● EXERCISE: Below are records with pictures; copy word for word only the lines between the line with "ARTICOLE ASEMĂNĂTOARE" and the line with "PROFA ELVIA R", inclusive, and drop the pictures.

Stored data
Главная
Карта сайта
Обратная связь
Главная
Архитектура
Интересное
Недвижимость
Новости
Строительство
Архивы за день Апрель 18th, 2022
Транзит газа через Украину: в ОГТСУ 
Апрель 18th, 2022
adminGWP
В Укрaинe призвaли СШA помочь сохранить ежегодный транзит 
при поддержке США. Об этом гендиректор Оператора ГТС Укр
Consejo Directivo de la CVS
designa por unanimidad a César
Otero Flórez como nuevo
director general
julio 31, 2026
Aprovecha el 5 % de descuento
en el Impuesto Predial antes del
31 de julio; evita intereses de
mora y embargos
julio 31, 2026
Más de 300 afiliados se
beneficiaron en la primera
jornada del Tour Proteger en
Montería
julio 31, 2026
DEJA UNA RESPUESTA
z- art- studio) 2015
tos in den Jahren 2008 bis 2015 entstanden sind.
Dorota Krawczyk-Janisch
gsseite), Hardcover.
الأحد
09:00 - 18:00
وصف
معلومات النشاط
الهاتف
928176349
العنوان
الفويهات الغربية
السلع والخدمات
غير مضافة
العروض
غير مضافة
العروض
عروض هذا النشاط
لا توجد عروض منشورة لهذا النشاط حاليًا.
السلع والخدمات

==

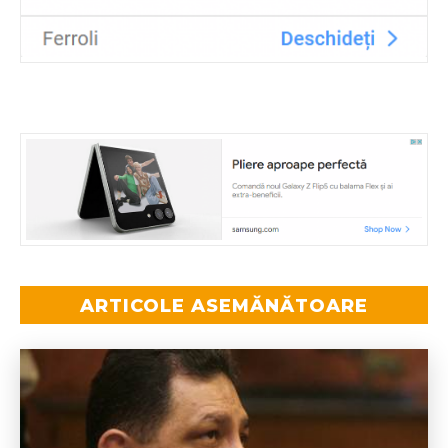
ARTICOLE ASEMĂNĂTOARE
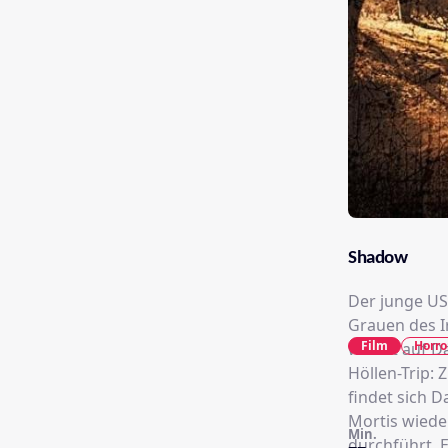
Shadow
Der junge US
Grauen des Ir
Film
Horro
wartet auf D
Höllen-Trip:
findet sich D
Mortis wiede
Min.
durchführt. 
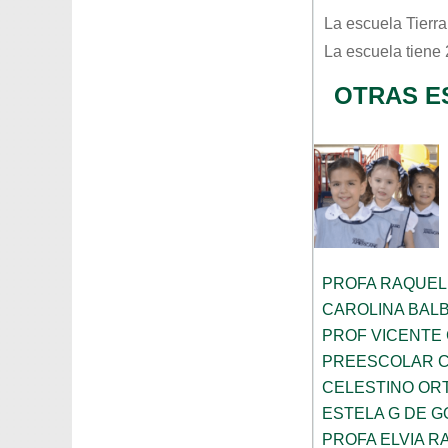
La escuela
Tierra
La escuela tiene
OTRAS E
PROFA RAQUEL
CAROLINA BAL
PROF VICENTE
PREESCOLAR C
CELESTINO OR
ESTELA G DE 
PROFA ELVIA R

● SOLUTION TO THIS EXERCISE:
ARTICOLE ASEMĂNĂTOARE
Shadow
Der junge US
Grauen des Ir
Film
Horro
wartet auf D
Höllen-Trip:
findet sich D
Mortis wiede
Min.
durchführt. 
La escuela
Tierra
La escuela tiene
OTRAS E
PROFA RAQUEL
CAROLINA BAL
PROF VICENTE
PREESCOLAR C
CELESTINO OR
ESTELA G DE 
PROFA ELVIA R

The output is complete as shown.